Historically, it is believed that this area was grazed by bison and by elk rather than by sheep, and ideally someday Cedar Creek will have experimental bison roaming in the fields and under the oaks. However, “this will involve a lot of boring logistics,” admits Dr. Ritchie, including extra funding, veterinarians, and fences. Dr. Lehman maintains that bison require much less care than cows (bison can stay outside in the winter, for example). But, he cautions, he has heard stories that a bison can jump over a 6-foot fence from standing!

It is possible to see right away how some manipulations change a landscape, but it doesn’t do anyone much good to create a system that looks nice if it doesn’t function reliably. This is why there is also a great deal of research at Cedar Creek evaluating how the cycle of nutrient acquisition and loss changes in restoration attempts as well as how below ground communities like symbiotic fungi or important soil bacteria respond.

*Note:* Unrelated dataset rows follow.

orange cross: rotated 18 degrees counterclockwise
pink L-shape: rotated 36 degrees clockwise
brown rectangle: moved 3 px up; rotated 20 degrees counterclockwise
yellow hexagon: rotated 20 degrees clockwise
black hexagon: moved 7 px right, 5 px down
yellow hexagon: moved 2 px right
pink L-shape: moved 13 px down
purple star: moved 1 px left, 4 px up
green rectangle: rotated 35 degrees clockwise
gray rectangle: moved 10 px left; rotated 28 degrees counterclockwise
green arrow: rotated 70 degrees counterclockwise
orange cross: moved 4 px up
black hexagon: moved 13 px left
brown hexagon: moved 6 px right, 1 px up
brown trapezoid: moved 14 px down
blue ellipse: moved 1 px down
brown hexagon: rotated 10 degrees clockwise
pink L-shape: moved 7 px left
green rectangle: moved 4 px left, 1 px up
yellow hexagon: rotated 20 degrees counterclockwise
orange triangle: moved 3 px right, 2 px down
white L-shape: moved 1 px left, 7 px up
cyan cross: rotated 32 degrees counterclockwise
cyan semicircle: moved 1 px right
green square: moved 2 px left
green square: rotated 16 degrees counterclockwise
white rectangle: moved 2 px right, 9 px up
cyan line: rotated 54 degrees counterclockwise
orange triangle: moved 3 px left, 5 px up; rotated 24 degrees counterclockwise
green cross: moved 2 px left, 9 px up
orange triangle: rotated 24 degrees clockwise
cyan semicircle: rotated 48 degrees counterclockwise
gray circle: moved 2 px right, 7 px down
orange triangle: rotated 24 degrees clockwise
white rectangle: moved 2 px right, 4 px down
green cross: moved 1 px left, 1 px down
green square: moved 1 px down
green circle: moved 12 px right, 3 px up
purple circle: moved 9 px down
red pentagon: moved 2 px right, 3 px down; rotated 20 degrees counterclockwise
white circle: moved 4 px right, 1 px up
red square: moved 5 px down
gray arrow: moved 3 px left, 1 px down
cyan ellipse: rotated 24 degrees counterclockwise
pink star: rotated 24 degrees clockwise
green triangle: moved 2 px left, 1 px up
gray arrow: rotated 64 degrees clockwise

Ecosystems are full of complexity, and it appears that ecosystem restoration is too. The findings of all these experiments at Cedar Creek, as well as others that involve techniques such as fertilization, herbicide, and species diversity must be synthesized to make them truly useful as restoration guidelines. Then, throw in global aspects like climate change and greenhouse gases, and things become even more complicated. “We’re figuring out what the questions are and setting up experiments,” says Dr. Ritchie. “It’s a new direction.”

As long as we continue to value certain ecosystems and wish to maintain them, the path in this new direction could lead a long way into the future, and at least in some experiments at Cedar Creek that future will be burning bright.